Microalgae wastewater treatment: Pharmaceutical removal and biomass valorization

Abstract

The growing global challenges of wastewater treatment, resource recovery, and environmental pollution are critical in addressing the sustainability of both urban and agricultural systems. Conventional treatment methods often fail to remove pharmaceutical pollutants effectively, which can lead to serious environmental and health concerns. As an alternative, microalgae-based systems have shown potential for addressing wastewater treatment while recovering valuable nutrients. Thus, the present study aims to investigate (i) the removal of pharmaceuticals in microalgae-related wastewater treatment systems, (ii) the variation of biomass productivity and nutrient recovery as a function of the presence of these compounds, and (iii) the feasibility of using the produced biomass in agriculture as a biostimulant. Experiments were performed in pilot-scale thin-layer reactors fed in continuous mode by spiking the inlet wastewater with up to six pharmaceuticals (sulfamethoxazole, trimethoprim, metronidazole, ofloxacin, ciprofloxacin, and diclofenac), selected by its relevance. Results demonstrated that the presence of these compounds does not influence biomass productivity or the fluorescence of chlorophylls as an indicator of the status of the cells. Either, the presence of pharmaceuticals does not reduce the recovery of nutrients, with both biomass productivity and nutrient recovery being linearly related. On average, the removal of CECs was higher in summer (90 %) than in winter (74 %), with variations depending on the pharmaceutical tested. Sulfamethoxazole was the most effectively removed (>91 %), while trimethoprim had the lowest removal rate (>44 %).
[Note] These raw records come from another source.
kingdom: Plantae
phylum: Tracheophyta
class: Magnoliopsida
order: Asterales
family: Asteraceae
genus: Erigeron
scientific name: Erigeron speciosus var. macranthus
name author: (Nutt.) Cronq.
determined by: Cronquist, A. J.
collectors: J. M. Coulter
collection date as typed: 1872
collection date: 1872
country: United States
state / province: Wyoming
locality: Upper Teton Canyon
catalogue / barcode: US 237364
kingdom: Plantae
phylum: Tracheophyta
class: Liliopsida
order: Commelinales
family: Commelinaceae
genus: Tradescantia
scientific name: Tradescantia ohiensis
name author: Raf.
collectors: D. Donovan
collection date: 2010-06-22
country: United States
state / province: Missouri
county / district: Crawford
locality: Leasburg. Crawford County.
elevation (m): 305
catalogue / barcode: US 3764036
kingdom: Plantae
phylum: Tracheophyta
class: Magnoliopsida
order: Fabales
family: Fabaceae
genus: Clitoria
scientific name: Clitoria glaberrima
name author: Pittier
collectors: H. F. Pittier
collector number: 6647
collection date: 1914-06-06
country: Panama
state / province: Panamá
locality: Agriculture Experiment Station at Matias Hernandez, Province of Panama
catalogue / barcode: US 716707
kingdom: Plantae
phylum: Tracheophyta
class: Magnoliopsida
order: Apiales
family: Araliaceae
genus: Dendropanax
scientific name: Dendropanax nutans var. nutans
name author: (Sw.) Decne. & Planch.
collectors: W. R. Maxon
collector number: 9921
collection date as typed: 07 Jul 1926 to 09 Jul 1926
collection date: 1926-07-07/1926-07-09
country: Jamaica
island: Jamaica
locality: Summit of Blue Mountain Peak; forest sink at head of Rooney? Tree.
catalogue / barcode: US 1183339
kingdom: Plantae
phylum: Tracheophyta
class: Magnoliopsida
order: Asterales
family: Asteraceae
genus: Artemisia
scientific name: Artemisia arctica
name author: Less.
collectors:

Most importantly, on average less than 3 % of the pharmaceuticals remain in the biomass, trimethoprim being the contaminant most retained in the biomass (up to 6 %), thus confirming that they are mainly degraded into the mixed liquor. Bioassays performed confirmed the biostimulant capacity of the microalga acting as plant-promoting agents. These results confirm the capacity of microalgae-related wastewater treatment processes to remove pharmaceuticals and to produce safe water and biomass for its final use in agriculture.